Today I caught a post on Paul Dix’s blog that made reference to my item on 11 Clients You Need to Fire Right Now. It’s always nice when a smart guy like Paul mentions something I wrote (thanks, Paul!), but even better was his account of firing himself from a project before it even happened! It sounds like Paul is working close to capacity, and turned down what looked to be a perfectly fine project for fear of not being able to devote the appropriate time to it. In Paul’s own words:
Like many programmers I often get into the position of overextending myself. Not this time. This time I decided not to over-promise. This time I decided to be realistic. This time I realized that I have enough on my plate. This time I realized that taking on another project may cause me to shortchange all of them.

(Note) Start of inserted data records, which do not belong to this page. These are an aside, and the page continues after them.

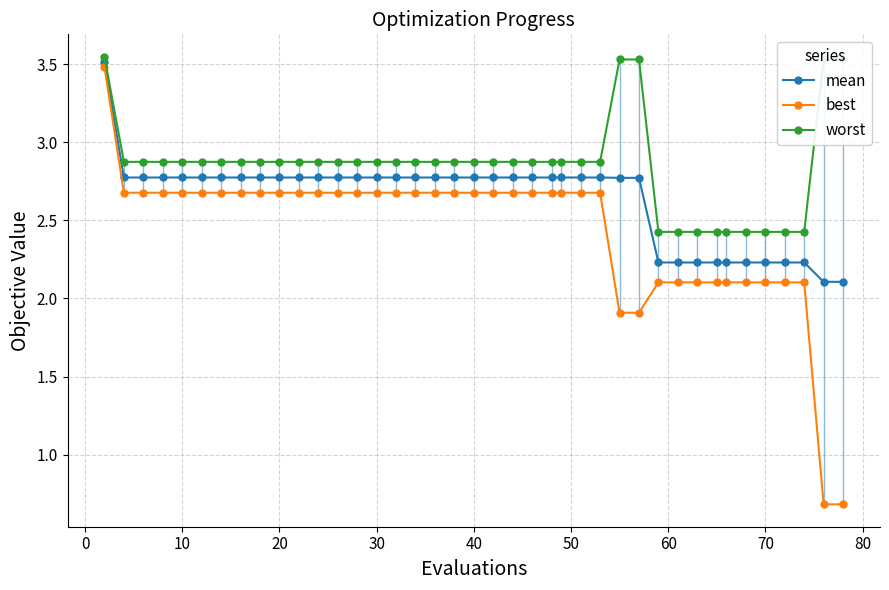

What is the value of the best point at the 38th from the left?

2.1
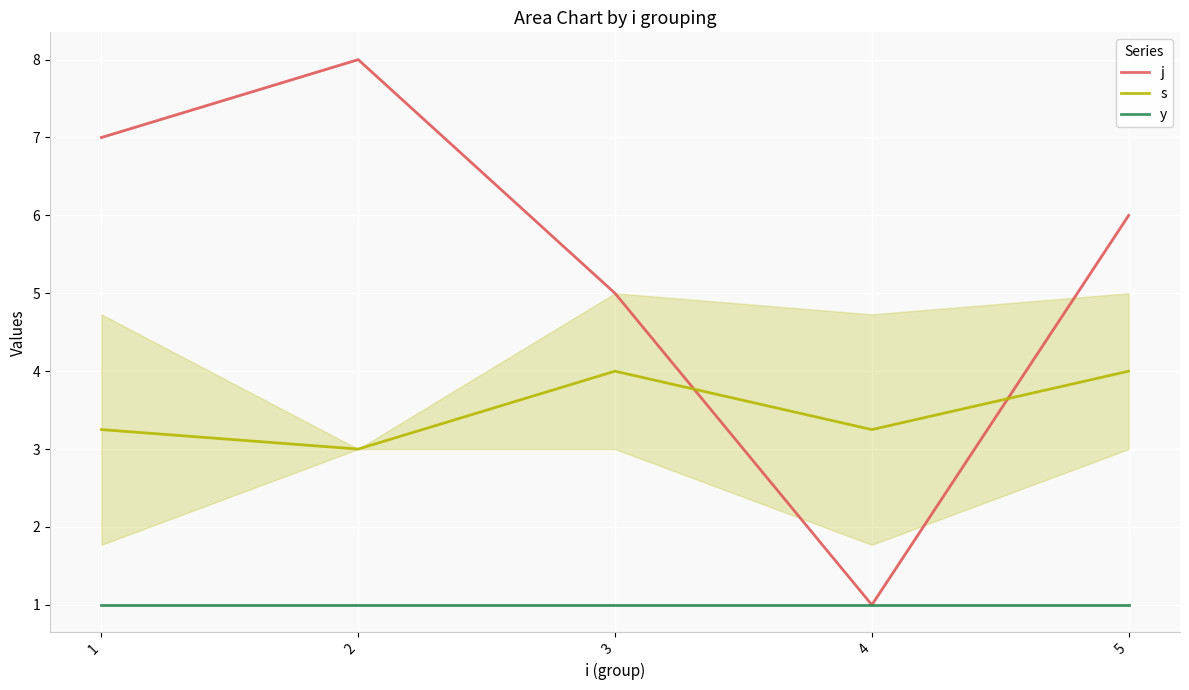

Reading right to left, list all the values displayed in this chart.

j: 6.0	1.0	5.0	8.0	7.0
s: 4.0	3.2	4.0	3.0	3.2
y: 1.0	1.0	1.0	1.0	1.0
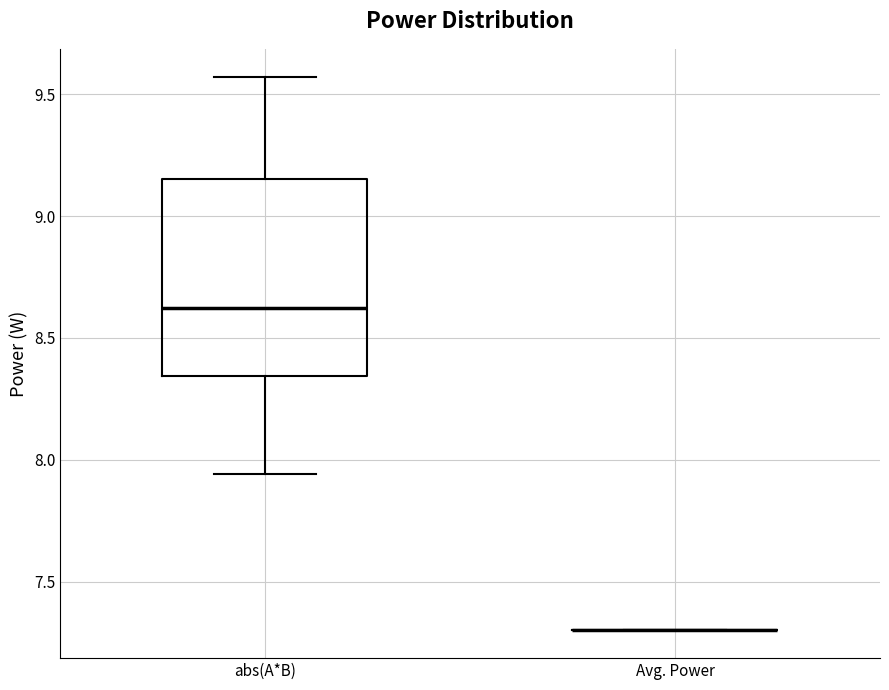

Where is the lower edge of the box for abs(A*B) on the y-axis? The values are not printed on the chart, so give them approximately, as read against the axis.

8.35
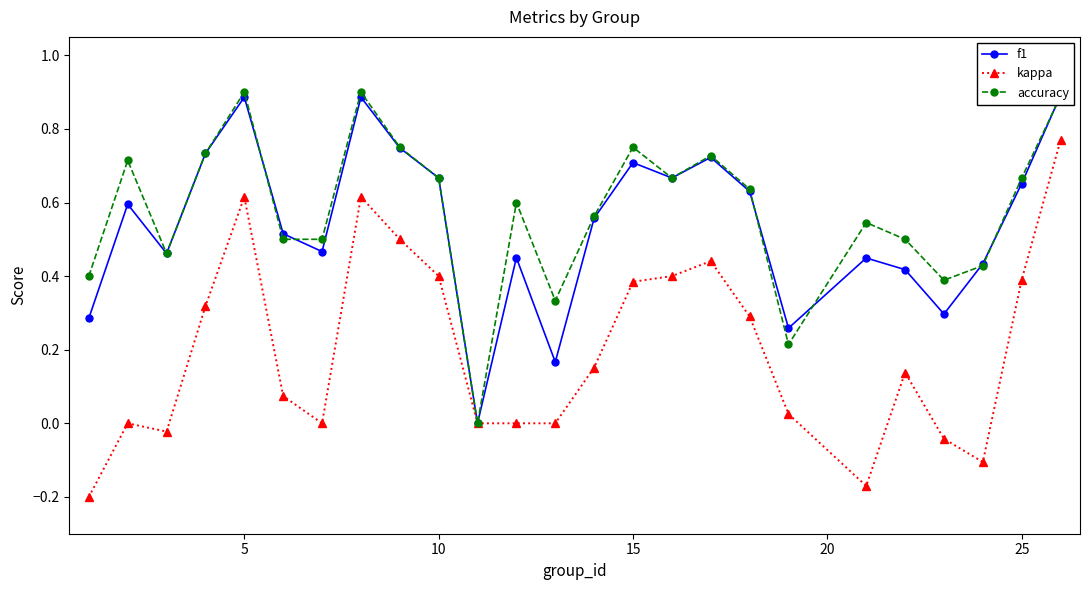

What is the smallest value displayed?

-0.2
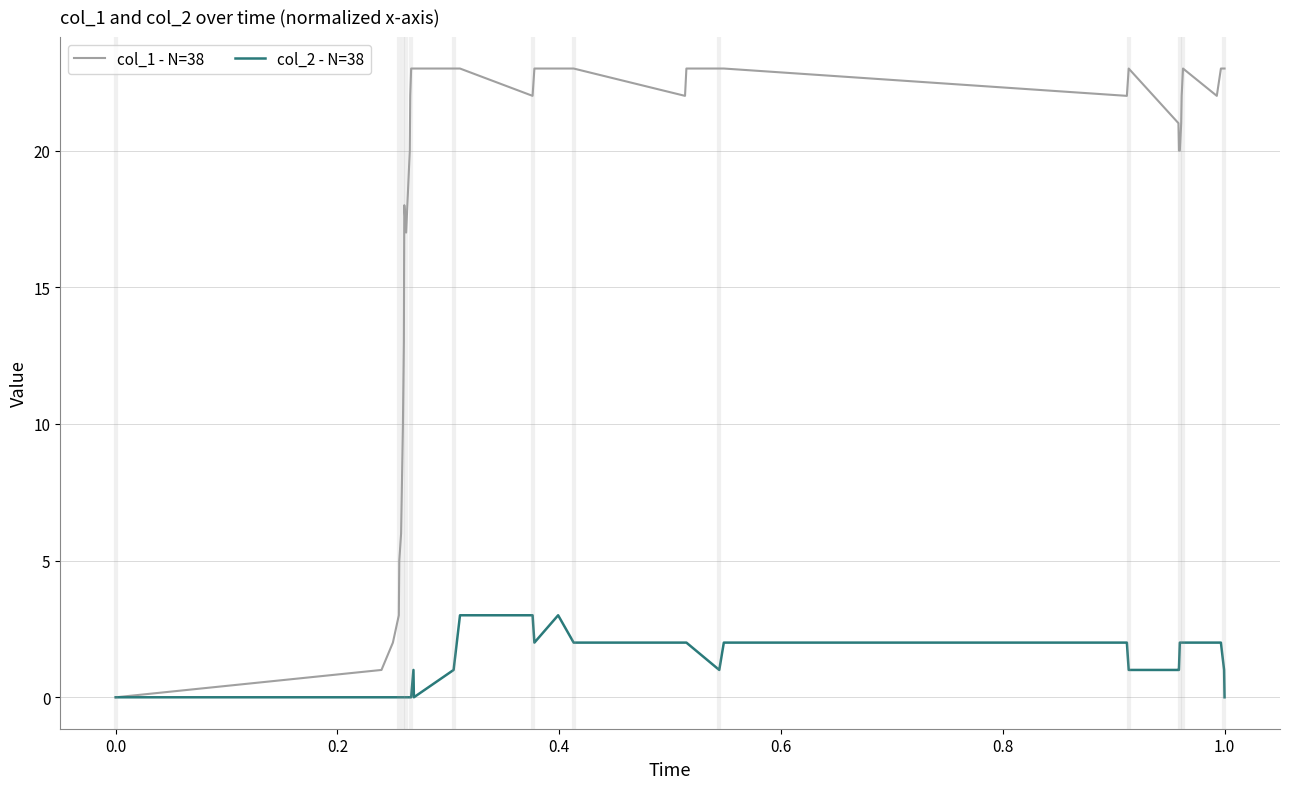

What is the greatest value displayed?

23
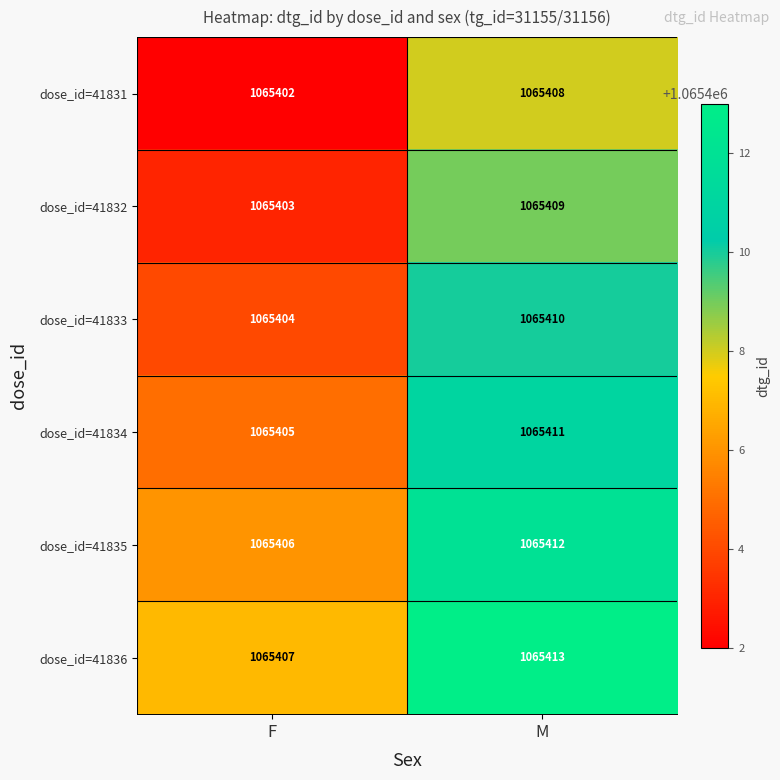

What is the difference between the maximum and minimum values in the dose_id=41831 series?

6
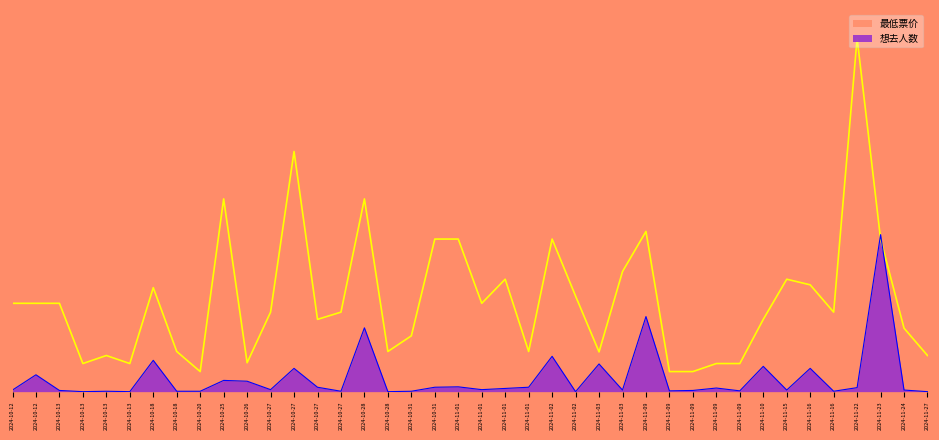

True or false: 最低票价 and 想去人数 intersect in this chart.

True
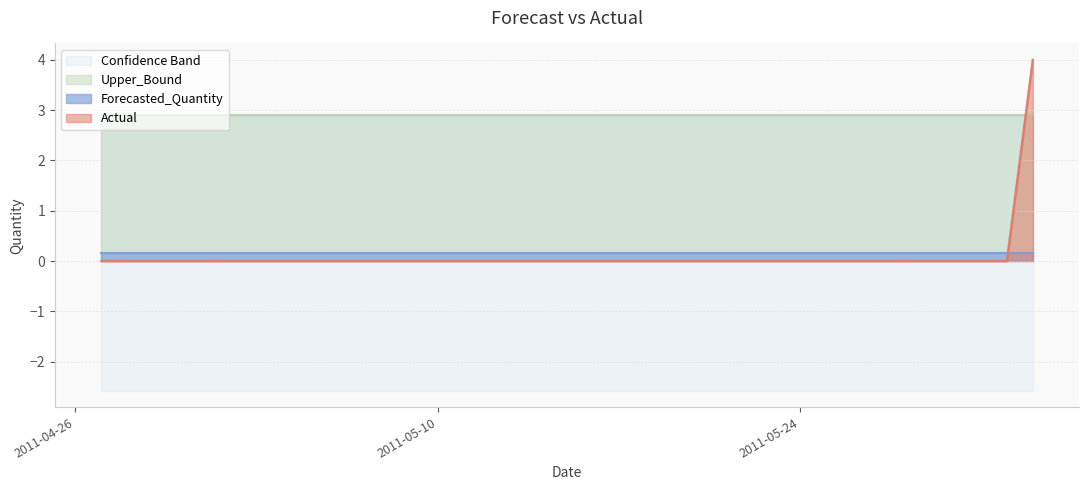

What is the minimum value shown in the chart?

-2.6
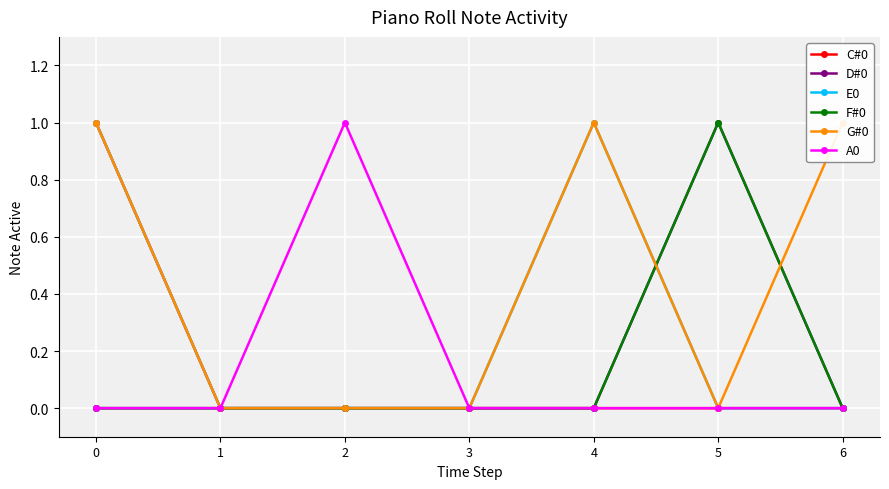

Reading right to left, extract all data points from this chart.

C#0: 6=0	5=0	4=0	3=0	2=0	1=0	0=1
D#0: 6=0	5=1	4=0	3=0	2=0	1=0	0=0
E0: 6=0	5=0	4=1	3=0	2=0	1=0	0=1
F#0: 6=0	5=1	4=0	3=0	2=0	1=0	0=0
G#0: 6=1	5=0	4=1	3=0	2=0	1=0	0=1
A0: 6=0	5=0	4=0	3=0	2=1	1=0	0=0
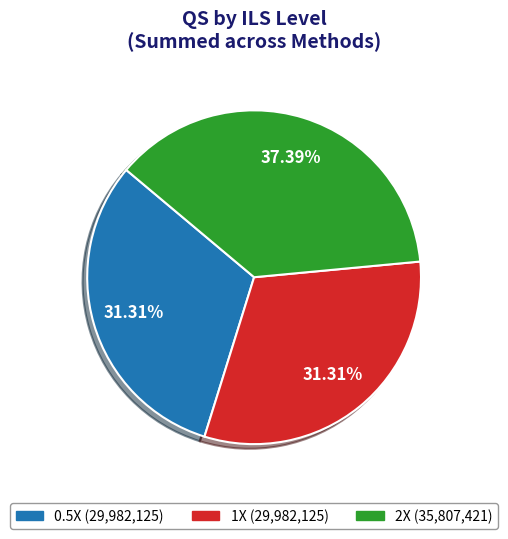

Is there any slice that represents more than half of the pie?

No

Make no mistake – that is professional-level thinking. And that is the kind of thinking that will gain our profession the respect that it often lacks from clients and employers. I’m pleased to hear that not only is a fellow developer wise enough to avoid a no-win situation with regard to being over capacity, he is also doing well enough to be able to turn down work. I may preach about best practices when it comes to managing some projects and cutting others loose, but I haven’t forgotten that turning down or terminating a project is much more difficult when you’re down to your last $50 and have no groceries in the kitchen.
Good show, Paul!
Has anyone else recently avoided or terminated a no-win project? Let’s hear your stories!